Fighting over the climate bill

The price of pollution in economic terms has not been fully appreciated and the industrial world can't afford to be dictating cuts on emissions

Last updated:
4 MIN READ

It's a rare embarrassment of riches that reaches as far as the ozone layer.

China has just that in the form of its massive arsenal of foreign currency. Todd Stern, US lead climate negotiator, made the connection when asked in Copenhagen if rich nations owe pollution-related reparations to poorer ones like China.

"China has $2 trillion (Dh7.3 trillion) in reserves," Stern said last week. "We don't think China would be the first candidate for public funding."
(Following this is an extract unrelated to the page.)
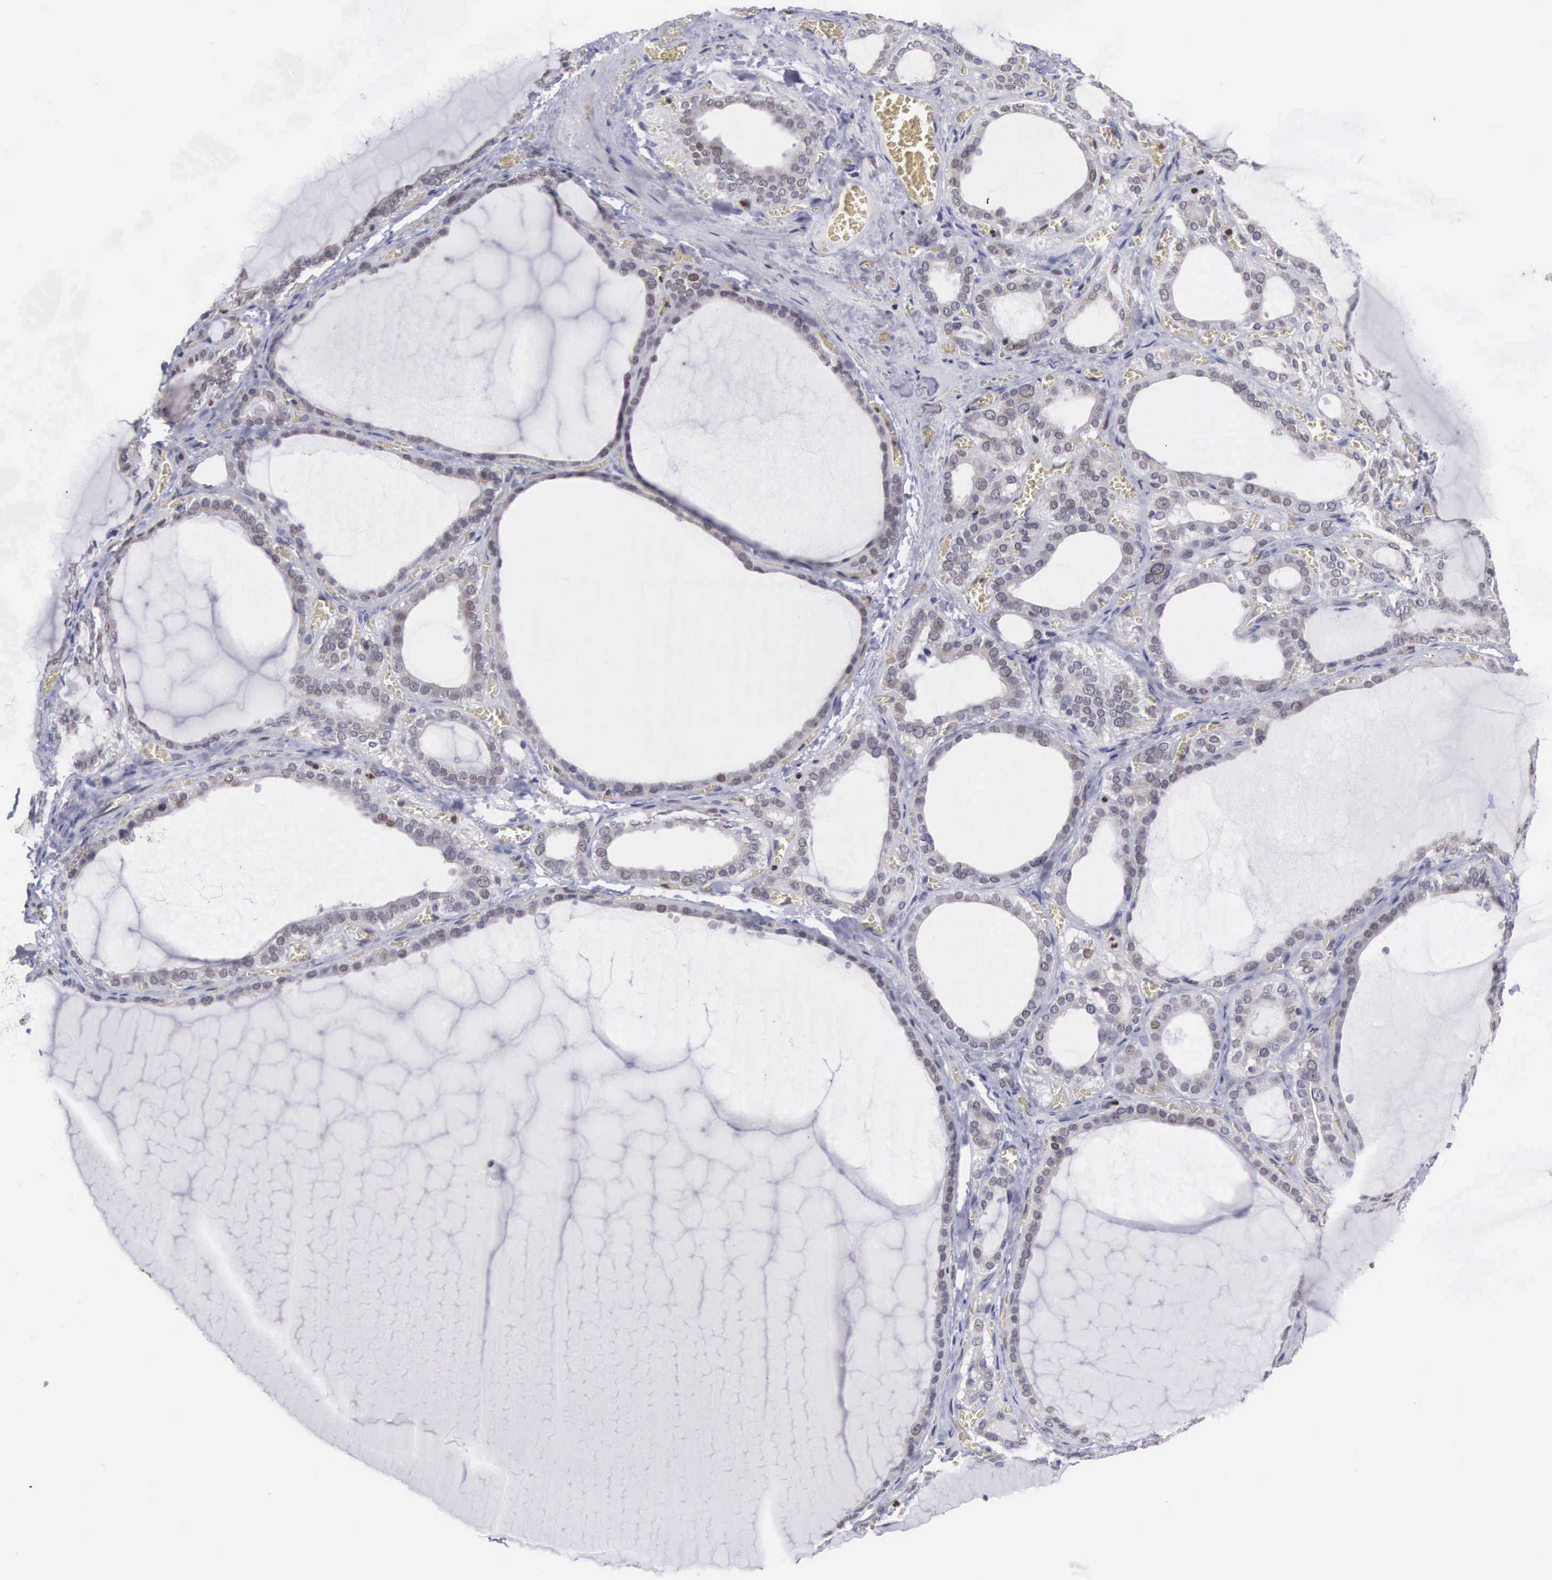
{"staining": {"intensity": "weak", "quantity": "25%-75%", "location": "nuclear"}, "tissue": "thyroid gland", "cell_type": "Glandular cells", "image_type": "normal", "snomed": [{"axis": "morphology", "description": "Normal tissue, NOS"}, {"axis": "topography", "description": "Thyroid gland"}], "caption": "Glandular cells demonstrate weak nuclear expression in about 25%-75% of cells in benign thyroid gland.", "gene": "VRK1", "patient": {"sex": "female", "age": 55}}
The reparations issue is a non-starter at a time when the US, Japan and Europe are spending untold trillions to stabilise growth. Yet, another embarrassing figure is worth considering: $16.7 billion. That's how much Goldman Sachs allocated in bonuses this year, earning itself derision. It far exceeds the $10 billion in aid the US and several developed nations suggest for financing emissions-reducing projects in poor countries.
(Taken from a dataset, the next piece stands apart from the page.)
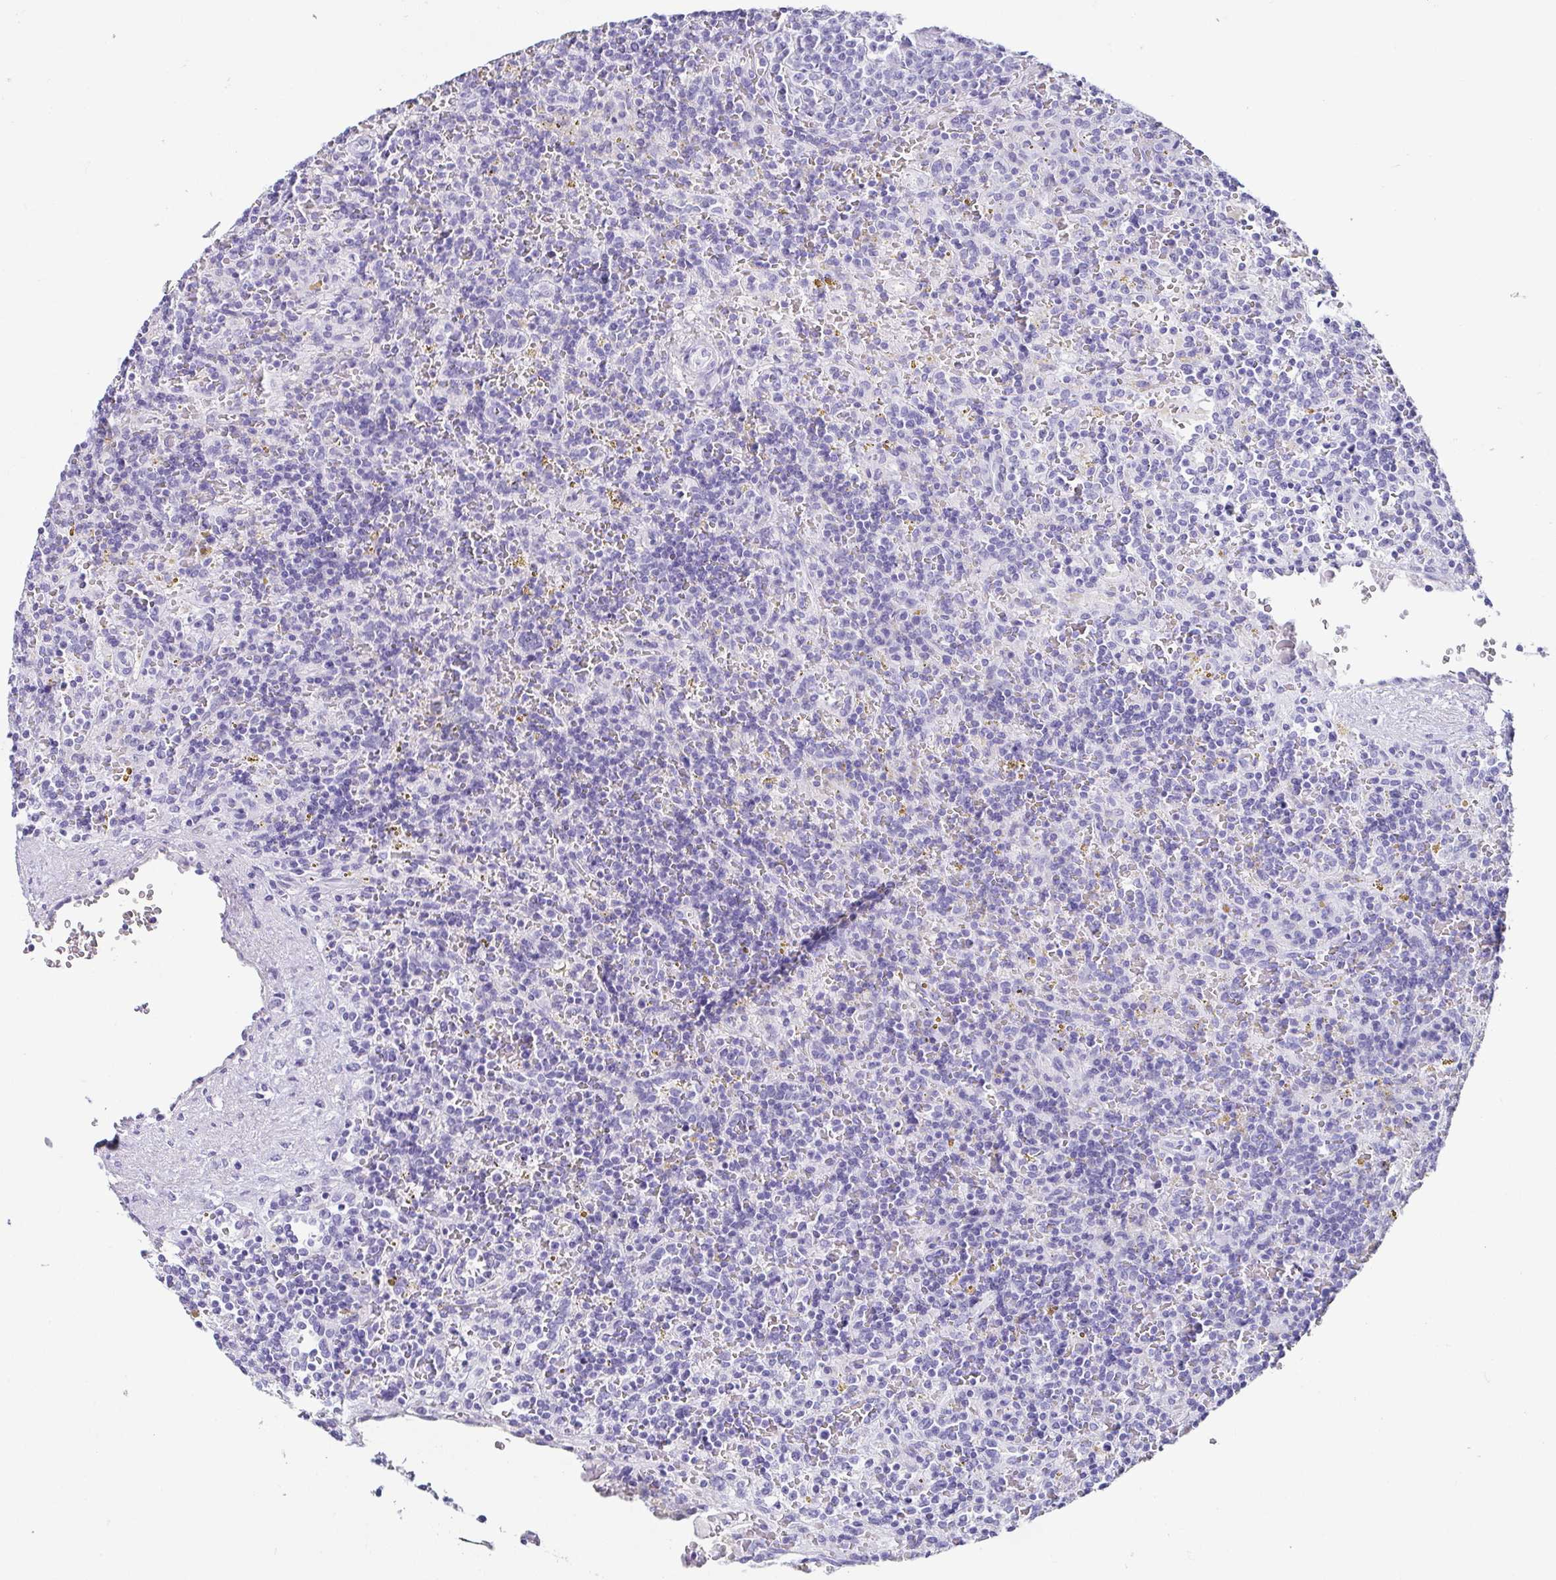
{"staining": {"intensity": "negative", "quantity": "none", "location": "none"}, "tissue": "lymphoma", "cell_type": "Tumor cells", "image_type": "cancer", "snomed": [{"axis": "morphology", "description": "Malignant lymphoma, non-Hodgkin's type, Low grade"}, {"axis": "topography", "description": "Spleen"}], "caption": "Tumor cells are negative for brown protein staining in low-grade malignant lymphoma, non-Hodgkin's type.", "gene": "CD164L2", "patient": {"sex": "male", "age": 67}}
No wonder China is balking at the US climate-change ante. Governments spent more than $750 billion to bail out financial companies since the credit crisis began. Here we are talking about saving the Earth and leaders come up with a tenth the amount proposed by financiers like George Soros.

It's time for rich nations to act by example and commit to reducing greenhouse-gas emissions. Not talk, but genuine steps to right the environmental wrongs of the past. Only then will Asia get more serious about doing its share, and that's really what the global economy needs.

Lack of seriousness

It's a cart-and-horse issue. China is now the world's biggest producer of greenhouse gases and its inclusion — along with India — is needed to give any climate-change treaty teeth. Yet countries like the US need to get serious before officials in Beijing will do the same.

The excesses of the West's industrial revolutions are the reason temperatures and sea levels are rising and the frequency of deadly storms is increasing. Europeans polluted plenty in the 19th century and the US returned the favour in the 20th. In a perfect world, now should be China's and India's turn to do the same as their economies boom.

Thing is, our planet can't handle three billion or so developing Asians polluting the way the West did. Just think how hard it's going to be to breathe when more than one billion Chinese and Indians own cars. While that sounds supremely unfair, it's the reality as world leaders meet this week to cobble together a climate treaty.

As Asians grow richer, there will be more cars, airplanes, coal-burning factories and air conditioners churning heat-trapping gases into the atmosphere. Aside from rising temperatures, that will lead to increased health risks, slower economic growth, less foreign investment, increased government debt and rising bond yields.

The region is rapidly reaching its environmental limits. It means the blind pursuit of rapid growth just isn't possible anymore. The question really is this: when will Asia choke on its economic success?

Yet rich nations most responsible for cooking the planet should take the lead. Early drafts of a Copenhagen agreement call for far steeper cuts to their greenhouse-gas emissions. Current proposals from nations including the US, Japan and Britain amount to a 10 per cent to 17 per cent drop.

The hope is that they will jointly pledge to reduce heat-trapping gases at least 25 per cent by 2020.

Rich nations should go even farther than that. US President Barack Obama, who accepted a Nobel Prize in Oslo last week, has a chance to earn it in Copenhagen this week.

This is a bigger economic issue than many realise. In April, the Manila-based Asian Development Bank said Singapore, Thailand, Indonesia, Vietnam and the Philippines may lose 6.3 per cent worth of gross domestic product annually by the end of the century if climate change isn't stopped.

When island nations in the Pacific and Indian oceans warn of a "planetary Pompeii", they're not exaggerating. Rising sea levels are swamping coastal areas and encroaching on groundwater supplies, coral reefs are dying off and fish are migrating from warming waters.

That may not bother the average hedge fund manager, yet it puts Asia on the front lines of trends will eventually encroach on bigger targets such as Jakarta, Mumbai, New York, Shanghai and Tokyo.

Tax issue

Again, China is the key. The belief that China will act is needed to get the US Congress to back Obama's ambitions. It's also necessary to stop any US or European move to raise taxes on imports from countries that don't require curbs on carbon-dioxide emissions. The World Bank says such taxes could reduce exports of Chinese goods by 20 per cent.

Rapid growth is the lynchpin of the Communist Party's hold on power in China, and it won't easily take steps to undermine it. That's why the US and others that have been dirtying the world for centuries must act first.

Along with aggressive emissions cuts, that means pledging more than Goldman's bonuses. Only then will China follow. Once it does, the world economy will be better off for it.